Yesterday afternoon I was looking at the bird feeders that are, IDK, 50-60' away from the back porch. I thought there weren't any birds either on the feeders or on the ground. Then a flash of color caught my eye on a tall cube cake feeder. I got my binoculars and could see the tip of a bright orange tail sticking out. Then I could just see a head sticking out on the other side. I actually thought it was two birds there and watched for 5 minutes or so until he worked his way around for identification. Then it was "OMG, OMG, OMG", it's a Baltimore Oriole. Those normally don't winter in this area, and I can't remember the last time I saw one even in summer. Sorry for the crappy pictures but this is from my cell at 10x (and some cropping). The first picture is showing that the tail is orange all the way. Someone on FB suggested it was a towee because I posted the 2nd picture in which the tail is turned and blends in with the post
My mother has a feeder like one for hummingbirds that you can screw an upside down jar of jelly onto, the Oriole’s love it!

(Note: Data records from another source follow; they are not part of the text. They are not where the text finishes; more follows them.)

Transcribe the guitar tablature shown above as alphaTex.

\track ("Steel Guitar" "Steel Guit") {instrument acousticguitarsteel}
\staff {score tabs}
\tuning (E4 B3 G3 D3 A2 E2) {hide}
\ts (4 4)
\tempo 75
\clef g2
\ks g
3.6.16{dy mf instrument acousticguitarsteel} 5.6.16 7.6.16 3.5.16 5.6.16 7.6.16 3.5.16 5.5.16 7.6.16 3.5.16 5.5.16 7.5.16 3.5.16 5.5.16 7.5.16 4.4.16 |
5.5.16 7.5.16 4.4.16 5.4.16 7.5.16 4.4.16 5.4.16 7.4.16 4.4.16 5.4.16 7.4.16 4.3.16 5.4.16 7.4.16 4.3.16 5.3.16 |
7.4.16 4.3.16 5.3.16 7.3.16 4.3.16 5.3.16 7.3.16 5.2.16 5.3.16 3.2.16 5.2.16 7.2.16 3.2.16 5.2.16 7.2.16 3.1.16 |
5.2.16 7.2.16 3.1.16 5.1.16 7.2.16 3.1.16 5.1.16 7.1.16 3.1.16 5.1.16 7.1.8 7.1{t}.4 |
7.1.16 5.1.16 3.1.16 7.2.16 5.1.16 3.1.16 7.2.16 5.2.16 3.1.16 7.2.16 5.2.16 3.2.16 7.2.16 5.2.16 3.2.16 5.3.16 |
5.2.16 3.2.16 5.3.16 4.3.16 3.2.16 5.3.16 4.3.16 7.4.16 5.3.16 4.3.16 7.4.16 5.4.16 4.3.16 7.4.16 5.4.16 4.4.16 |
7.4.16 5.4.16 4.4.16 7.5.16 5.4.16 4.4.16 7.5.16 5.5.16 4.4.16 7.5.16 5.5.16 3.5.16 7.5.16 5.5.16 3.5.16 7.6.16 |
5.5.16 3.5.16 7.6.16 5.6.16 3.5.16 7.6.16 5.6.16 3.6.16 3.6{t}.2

Not sure if it's better to feed them and make em come out into the windy blizzard conditions or not but they are eating. Sent from my SM-S536DL using Tapatalk
They will hunker down when the weather is too bad. You aren't "making" them come out - they will venture out anyway. You are giving them a source of food they can easily get to, so they are wasting less energy finding food in the wild.
Satellite dish for the birds? Nope, the squirrel baffle the wind blew up and over Friday night. Look carefully and you can see the duct tape where it sits on the pole. Usually happens when we have very windy conditions here.

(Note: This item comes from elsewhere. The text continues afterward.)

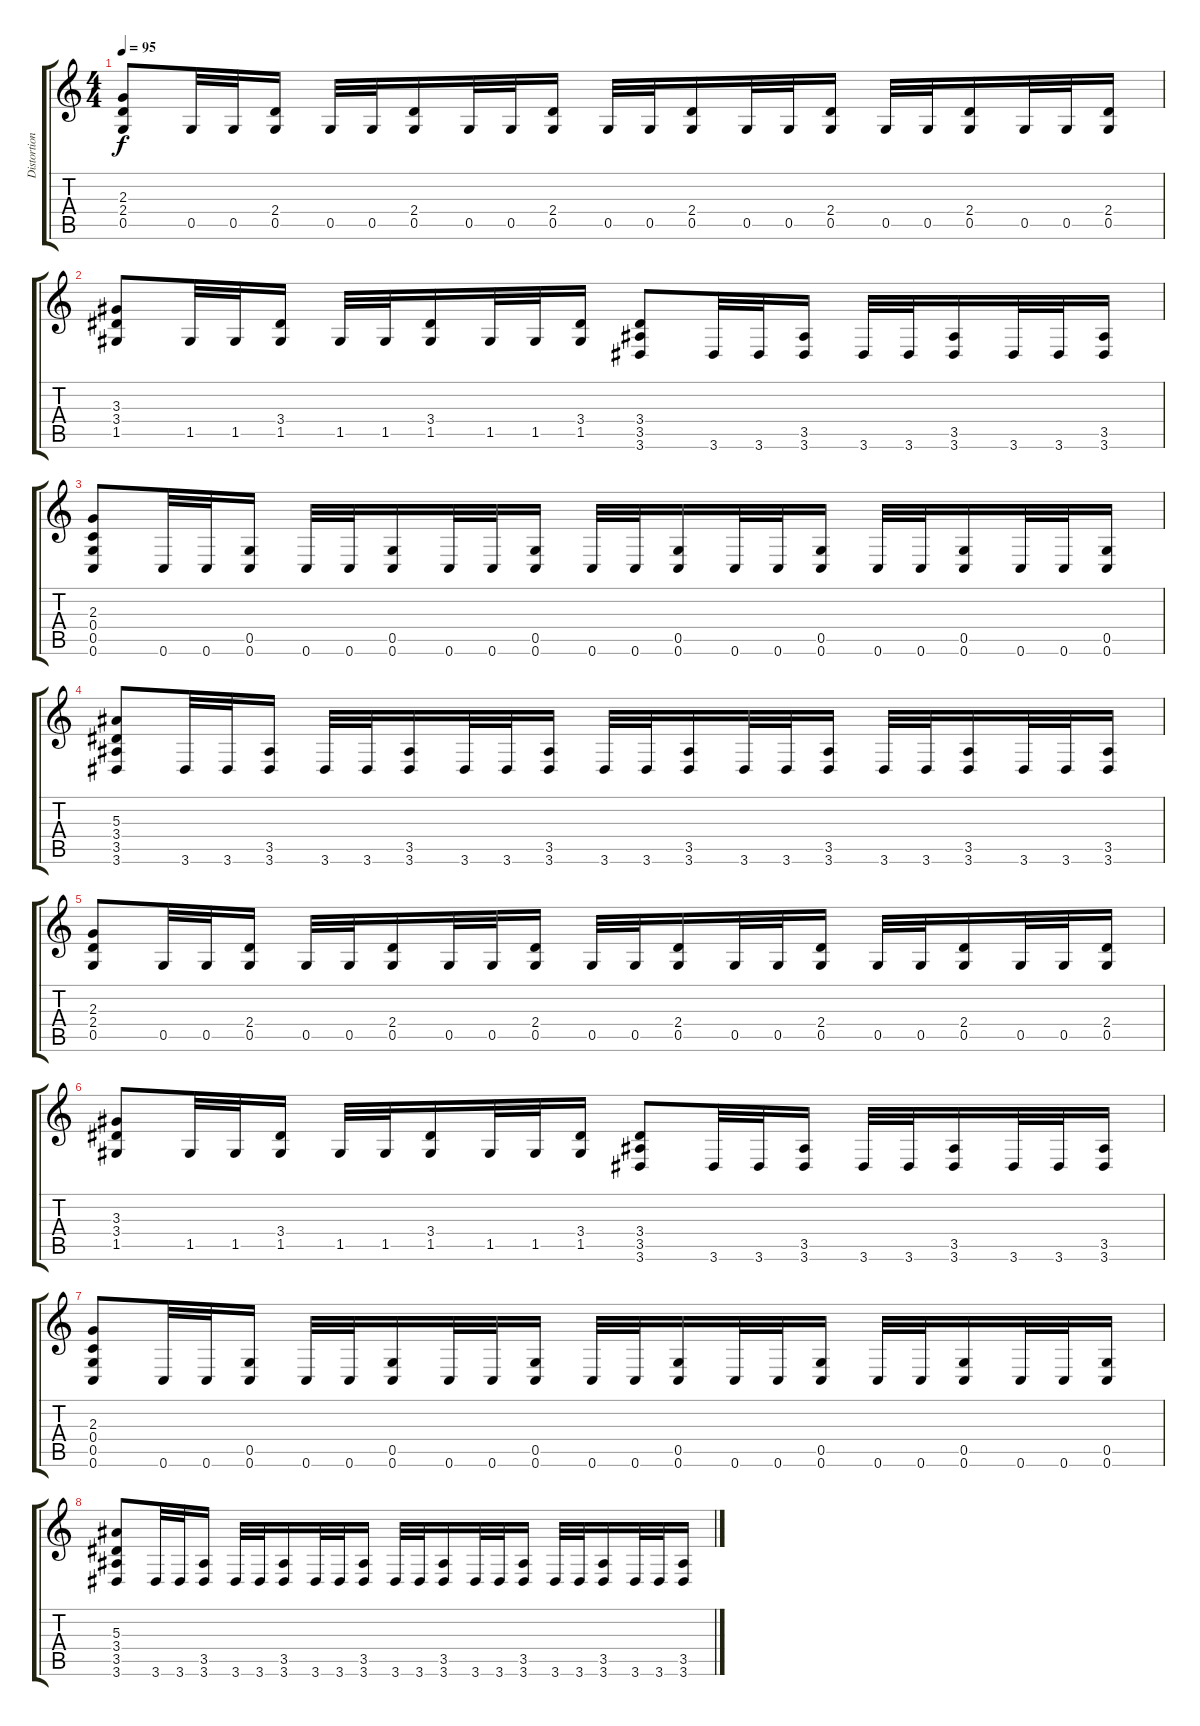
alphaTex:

I got out and leaf blew a path to the feeders. Snow was light enough. Seed in feeders was mostly froze solid. No wonder they were out there all day yesterday. . Obviously i put out new food. Have saw lots of Junco, a nuthatch here and there, plus 3 pair of cardinals at once today.
Puffed up mourning dove sunning itself in the cold yesterday morning. It was around 20* at the time. Zoomed pic so a bit blurry.
A female bluebird stayed long enough for a picture. We've had multiple bluebirds visiting the suet feeder every day for over a week. In addition to hairy, snowy, and red bellied woodpeckers, a flicker has been visiting. They are as skittish as cardinals. I'll be trying to get a picture of it.
Bird feeder bandit strikes again! Notice the empty feeder i just put a little in yesterday. (Picture taken after I chased her off.)
Anyone know much about nuthatches? I watched this one yesterday and it looks like it's back again today. It does laps to the feeder. Most times i can't see where goes. Yesterday i could see it going to the feeder and a nearby tree. One time i saw it carrying a seed to the tree and once on the trees bark it bounces around a couple times until it finds the right spot. It then looks like the nuthatch sets the seeds down in the bark and cracks it! Pretty cool operation. Now my question is; is the nuthatch cracking the seed or hiding it? I've seen on a couple of my trees dotted rings around the trunk where woodpeckers burry seeds in the bark for later use.
Here's a downy woodpecker. The smallest that we get. Not sure if there's any smaller. Then a cardinal came in. Picture was full zoom and shot through a window. Playing peekaboo on the seed feeder.
Downy is the smallest TTBOMK. Our suet feeder is hanging off the rain gutter and 3' from our view at the back window. Just snapped these of a male. Red bellied and the rare hairy woodpeckers visit too. Chickadees, titmice and nuthatches are constant regulars. There is a wren who visits too. I have seen a snowbirds try to eat some too.